Jim Turner, via Scobe, holds this interesting opinion of Adobe in the aftermath of the launch:
I can tell you what they are not doing, they are not having a conversation with the influential people in their industry. Sure they are presenting some cool things and people like Tim O’Reilly, Robert Scoble, and others are all madly discussing the new apps and talking about it, but from the Adobe side I get nothing but crickets chirping. Where is the Adobe blogger? If they are truly in competition with Microsoft, how about competing? Put a company evangelist on a blog and let the blogger talk to all of the people now linking to the rest of the discussion. Adobe may be getting excellent marks for their new and latest in technology but I give them an F in showing that they are truly in the market of discussing their products.

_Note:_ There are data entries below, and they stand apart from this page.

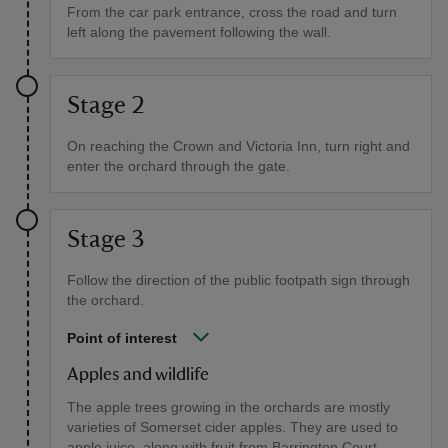
From the car park entrance, cross the road and turn
left along the pavement following the wall.
Stage 2
On reaching the Crown and Victoria Inn, turn right and
enter the orchard through the gate.
Stage 3
Follow the direction of the public footpath sign through
the orchard.
Point of interest
Apples and wildlife
The apple trees growing in the orchards are mostly
varieties of Somerset cider apples. They are used to
apple juice, along with fruit from Barrington Court,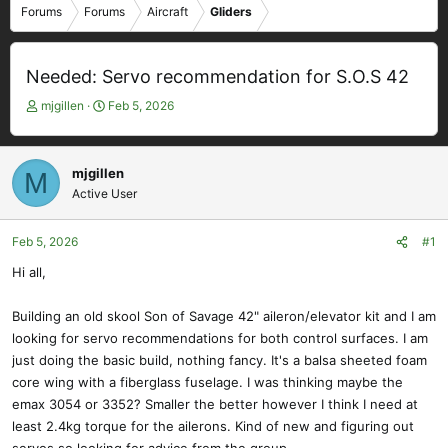
Forums
Forums
Aircraft
Gliders
Needed: Servo recommendation for S.O.S 42
T
S
mjgillen
Feb 5, 2026
h
t
r
a
e
r
mjgillen
M
a
t
Active User
d
d
s
a
t
t
Feb 5, 2026
#1
a
e
Hi all,
r
t
e
Building an old skool Son of Savage 42" aileron/elevator kit and I am
r
looking for servo recommendations for both control surfaces. I am
just doing the basic build, nothing fancy. It's a balsa sheeted foam
core wing with a fiberglass fuselage. I was thinking maybe the
emax 3054 or 3352? Smaller the better however I think I need at
least 2.4kg torque for the ailerons. Kind of new and figuring out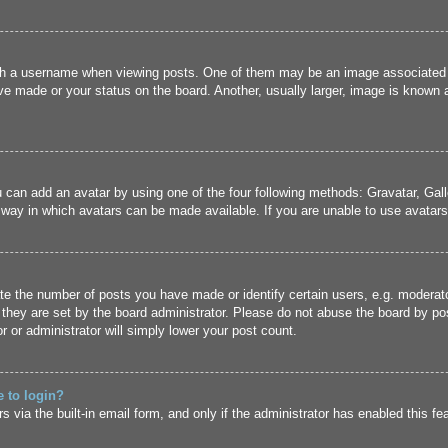
 a username when viewing posts. One of them may be an image associated wit
e made or your status on the board. Another, usually larger, image is known a
u can add an avatar by using one of the four following methods: Gravatar, Gall
 way in which avatars can be made available. If you are unable to use avatars,
 the number of posts you have made or identify certain users, e.g. moderato
they are set by the board administrator. Please do not abuse the board by pos
r or administrator will simply lower your post count.
e to login?
 via the built-in email form, and only if the administrator has enabled this fe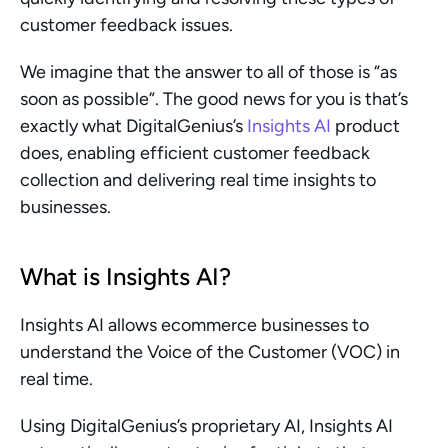
customer feedback issues.
We imagine that the answer to all of those is “as 
soon as possible”. The good news for you is that’s 
exactly what DigitalGenius’s 
Insights AI
 product 
does, enabling efficient customer feedback 
collection and delivering real time insights to 
businesses. 
What is Insights AI? 
Insights AI allows ecommerce businesses to 
understand the Voice of the Customer (VOC) in 
real time.
Using DigitalGenius’s proprietary AI, Insights AI 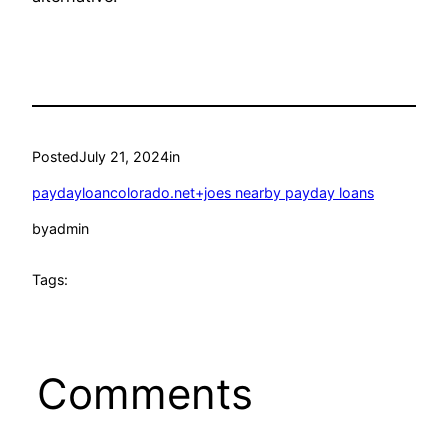
Posted
July 21, 2024
in
paydayloancolorado.net+joes nearby payday loans
by
admin
Tags:
Comments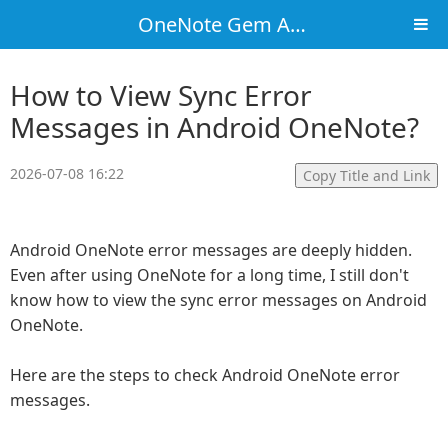
OneNote Gem Add-Ins
How to View Sync Error
Messages in Android OneNote?
2026-07-08 16:22
Copy Title and Link
Android OneNote error messages are deeply hidden.
Even after using OneNote for a long time, I still don't
know how to view the sync error messages on Android
OneNote.
Here are the steps to check Android OneNote error
messages.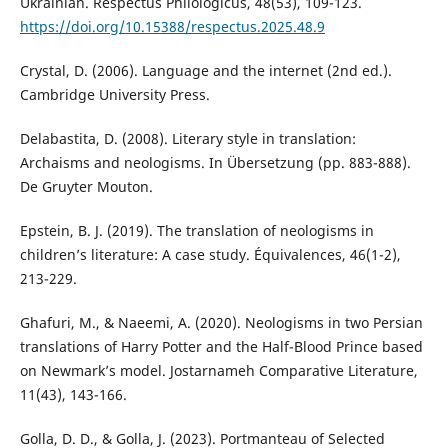
Ukrainian. Respectus Philologicus, 48(53), 109-123.
https://doi.org/10.15388/respectus.2025.48.9
Crystal, D. (2006). Language and the internet (2nd ed.).
Cambridge University Press.
Delabastita, D. (2008). Literary style in translation:
Archaisms and neologisms. In Übersetzung (pp. 883-888).
De Gruyter Mouton.
Epstein, B. J. (2019). The translation of neologisms in
children’s literature: A case study. Équivalences, 46(1-2),
213-229.
Ghafuri, M., & Naeemi, A. (2020). Neologisms in two Persian
translations of Harry Potter and the Half-Blood Prince based
on Newmark’s model. Jostarnameh Comparative Literature,
11(43), 143-166.
Golla, D. D., & Golla, J. (2023). Portmanteau of Selected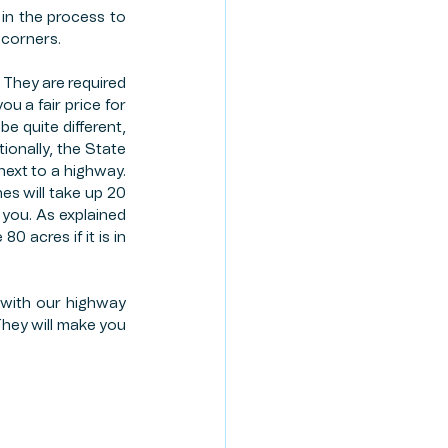
in the process to 
 corners. 
 They are required 
u a fair price for 
e quite different, 
ionally, the State 
ext to a highway. 
s will take up 20 
you. As explained 
acres if it is in 
 with our highway 
 They will make you 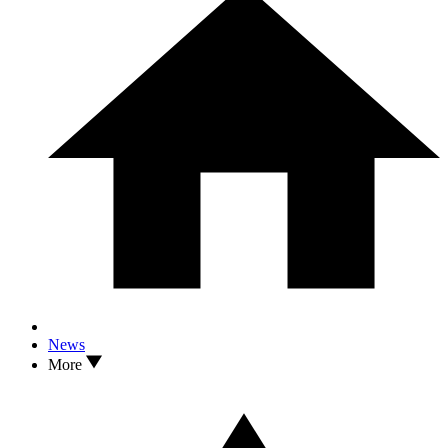
News
More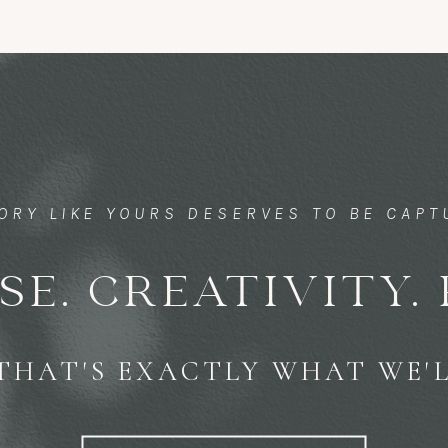
TORY LIKE YOURS DESERVES TO BE CAP
SE. CREATIVITY. 
THAT'S EXACTLY WHAT WE'L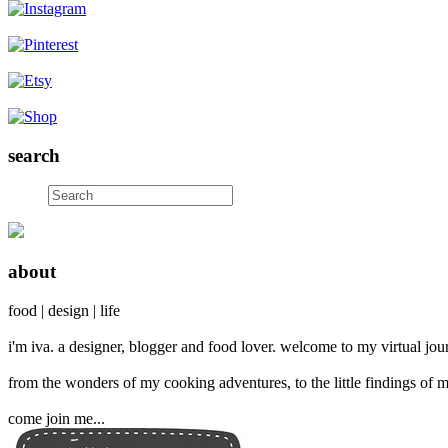
search
about
food | design | life
i'm iva. a designer, blogger and food lover. welcome to my virtual jour
from the wonders of my cooking adventures, to the little findings of m
come join me...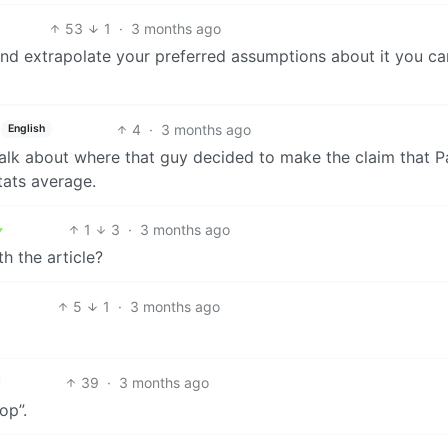
53
1
·
3 months ago
a and extrapolate your preferred assumptions about it you ca
4
·
3 months ago
English
 talk about where that guy decided to make the claim that P
tats average.
1
3
·
3 months ago
h the article?
5
1
·
3 months ago
39
·
3 months ago
op”.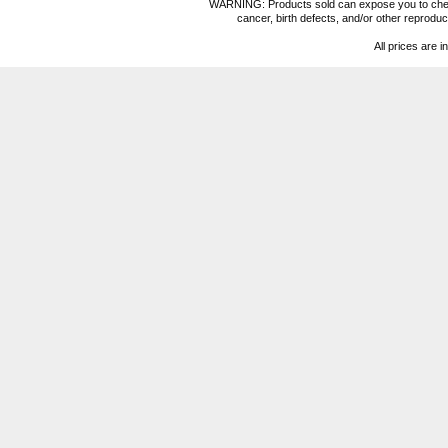
WARNING: Products sold can expose you to chemica
cancer, birth defects, and/or other reprod
All prices are i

I tend to agree here. Microsoft has changed its public image completely simply becuase of the 3000+ Microsoft bloggers out there. Every single start-up, I’ve noticed, has a blog or two on their site. Seems everyone is jumping into the blogging trend with two feet. Well, nearly everyone. Amazon stands out as the big tech company that dosent have a corprate blogging strategy/guidelines/policy/site going. Traditional customer relations tools simply don’t have the oopmh they used to. Blogging turns faceless corprate giants into somthing a little more human.
Mea Cupla:
Jim Turner says about Adobe: “I can tell you what they are not doing, they are not having a conversation with the influential people in their industry.” and “Where is the Adobe blogger?”
I guess Jim missed that Adobe has tons of blogs.
And, I would expect that Adobe will increase the discussion over the next few months. I am telling them not to invite me next time, but to get a bunch of .NET developers in a room like Scott Hanselman. Those are the influentials that Adobe really needs to have a conversation with.
I’m heading over right now to blogs.adobe.com to see what interesting stuff I can find.